Today, the GI Bill is not the one of the 1940s, which among other things built SUNY (State University of New York). Today you can go to a SUNY school, but if you choose an Ivy League school, you will have to make up the difference because the GI Bill won’t cover those kinds of tuition. So what if you don’t go to school?  It’s simple – you don’t get the money.  Further, half of the veterans don’t use the GI Bill and of the half that do, half of them don’t finish. I know in my case it wasn’t an option. By the time I finally got back from Vietnam I was married and had a son. So even though I had a couple of years of college behind me, getting my BA wasn’t going to happen. I had to earn a living even if college was free.

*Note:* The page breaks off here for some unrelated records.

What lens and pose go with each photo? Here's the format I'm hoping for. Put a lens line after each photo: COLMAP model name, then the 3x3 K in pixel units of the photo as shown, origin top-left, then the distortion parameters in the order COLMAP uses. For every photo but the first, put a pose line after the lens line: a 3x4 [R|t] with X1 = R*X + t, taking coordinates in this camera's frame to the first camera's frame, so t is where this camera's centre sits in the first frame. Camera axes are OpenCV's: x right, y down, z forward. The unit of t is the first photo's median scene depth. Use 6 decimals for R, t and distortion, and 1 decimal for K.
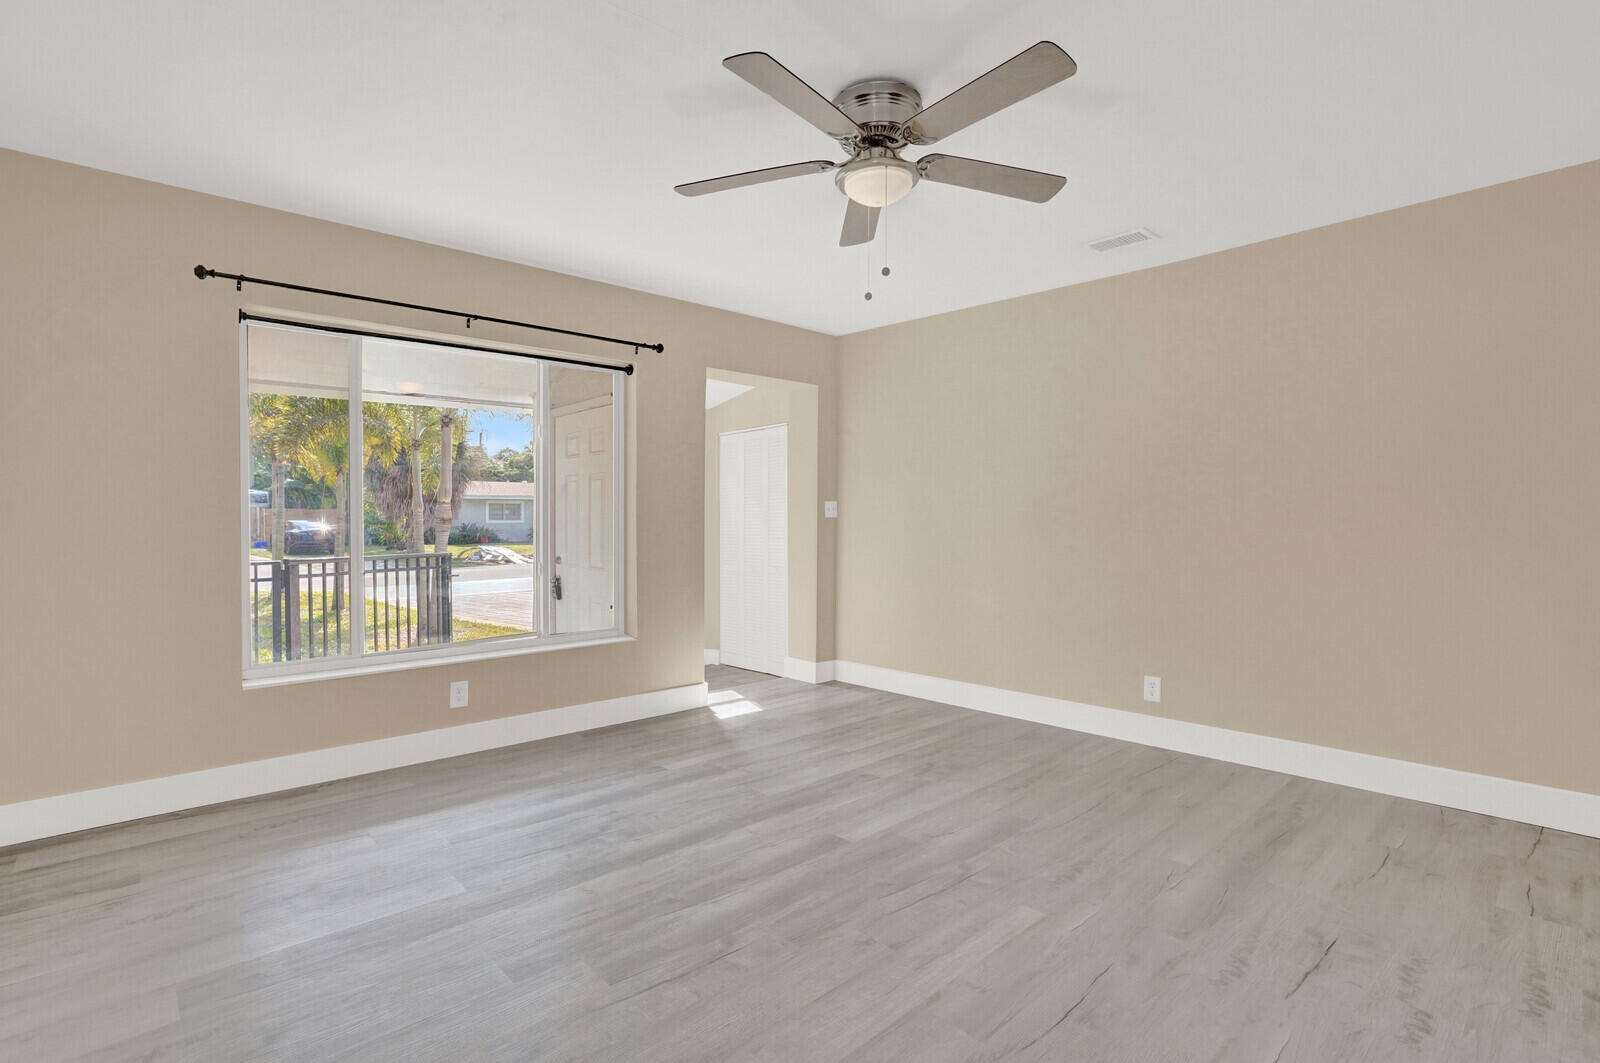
lens RADIAL K [[754.3, 0, 776.4], [0, 754.3, 535.0], [0, 0, 1]] dist [-0.038285, 0.007837]
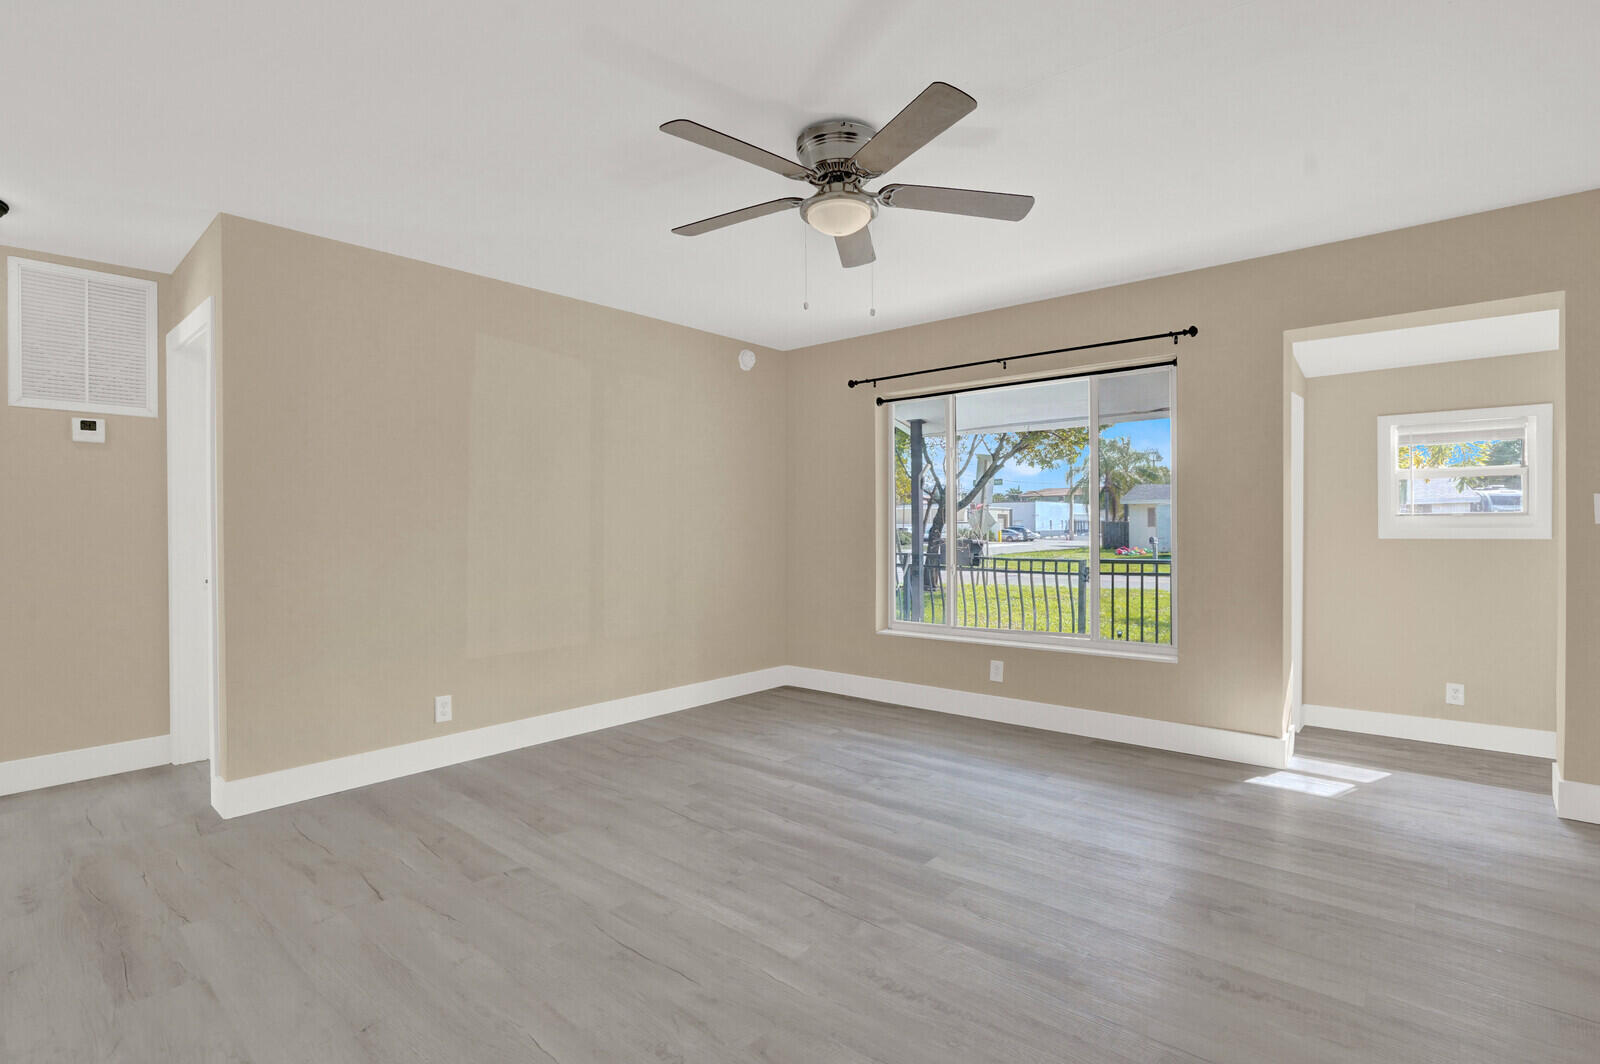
lens RADIAL K [[754.3, 0, 797.2], [0, 754.3, 529.9], [0, 0, 1]] dist [-0.038285, 0.007837]
pose [[0.126322, 0.003170, -0.991984, 0.970916], [-0.015073, 0.999886, 0.001276, -0.018592], [0.991875, 0.014790, 0.126356, 0.666694]]
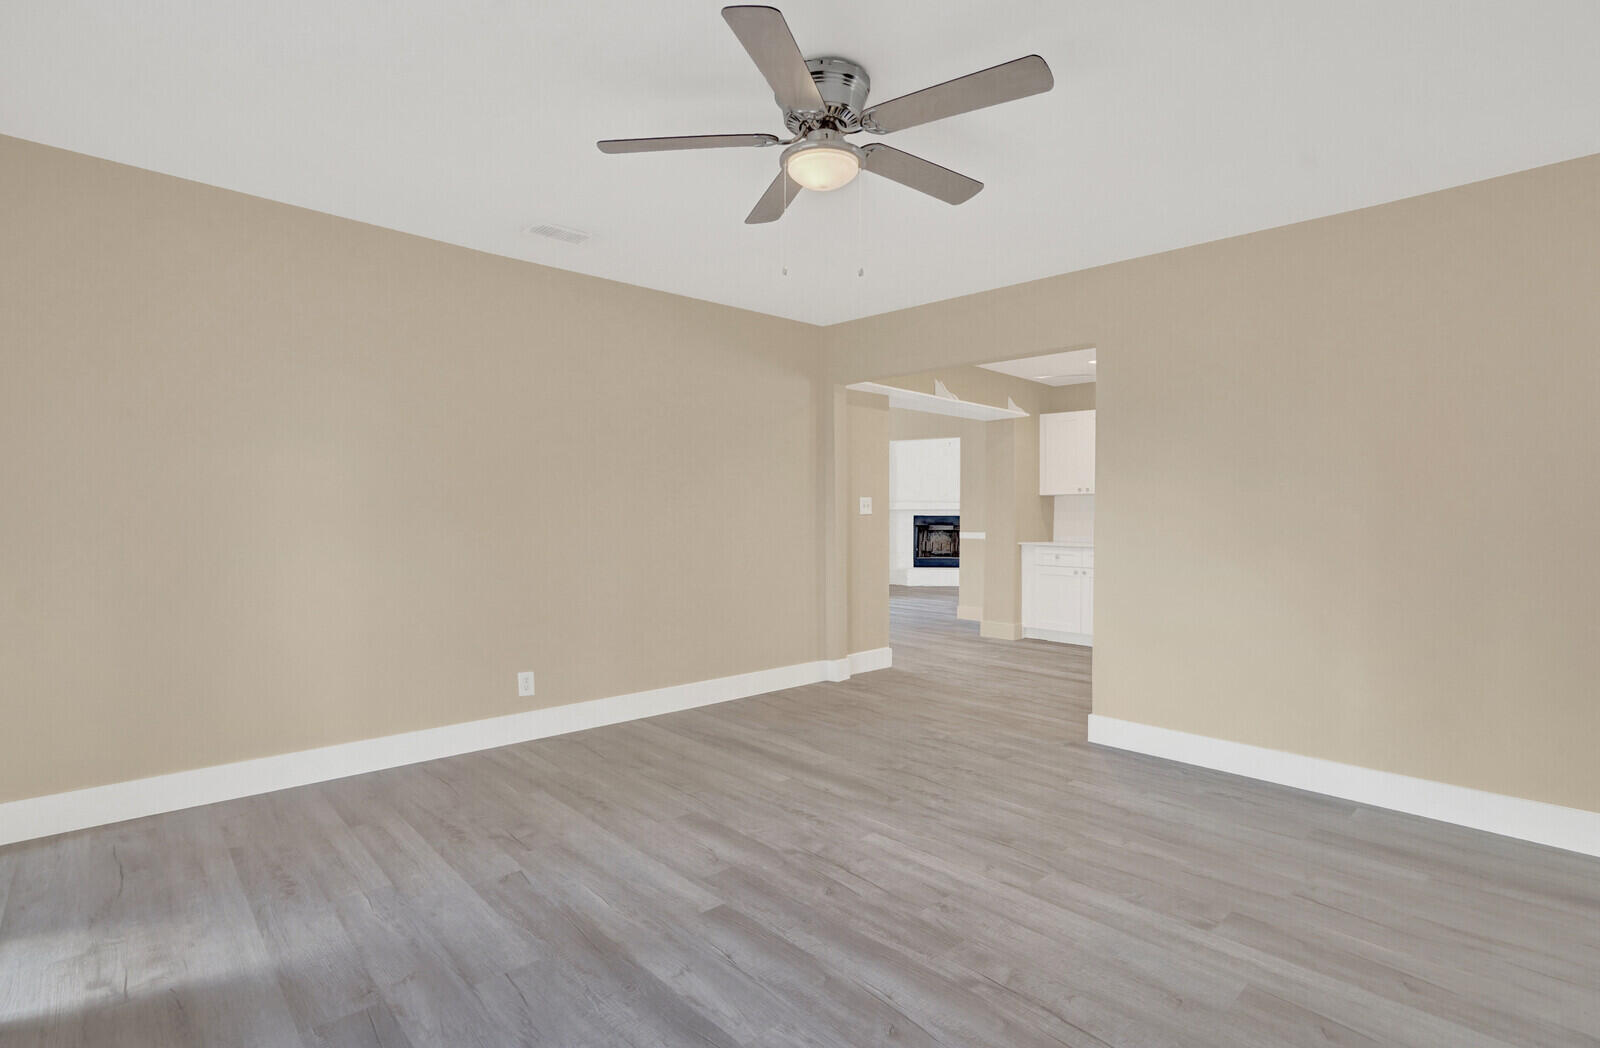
lens RADIAL K [[774.5, 0, 774.2], [0, 774.5, 535.4], [0, 0, 1]] dist [-0.041257, 0.000116]
pose [[-0.003477, -0.024545, 0.999693, -0.700409], [0.014838, 0.999587, 0.024594, -0.020117], [-0.999884, 0.014919, -0.003111, 0.883620]]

Today fewer people will be using the GI Bill simply because the veteran is older. That’s partly because of our heavy use of Guard and Reserve troops, and partly because of sequestration and the draw down. These are causing a number of the members of our military to be, for lack of a better word, fired, when they thought that they were in the middle of what they saw as their career. So what if the vet could use the GI Bill money as start-up cash, I think it would be better and fair.  Say the troop had carpentry skills. Why not let them use the money for tools, rent for shop, advertising, business cards, etc.? Again, not everyone is college material and there is that long period of unemployment when going to school, which puts you behind your peer group – particularly in this type of economy.

Then there’s always the question of just how much is a Bachelor’s Degree worth today? And if you can’t finish in the amount of time allowed, you are then going to have to pick up the cost and education costs are going up at a phenomenal rate. Even faster than medical costs. Other reasons I think the Ivy walls like some many other brick and mortar operations are beginning to crumble is due to the wrecking ball of online education.  Some say it’s a matter of time.  Of course they will never totally go away because we wouldn’t be able to live without college football.

I know I am not the first one to voice this. It’s been spoken of in Washington, but I don’t know if it’s ever made it out of committee, and I’m sure there are folks from K Street all set to shoot it down if it does. Yes, colleges have lobbies too.

So if you know someone in Washington or TrumpTowers, you might just whisper in their ear and maybe we can help these folks out.

Of course I did it backwards and went to school first. That’s not to say I didn’t learn something. I learned what ‘matriculate’ meant, and if you didn’t do that you lost your student deferment and were subject to the draft. Yes one of the primary reasons I went to school was to avoid the draft – and we all know how well that worked out. You see, I thought matriculation was something you went blind from. Who knew?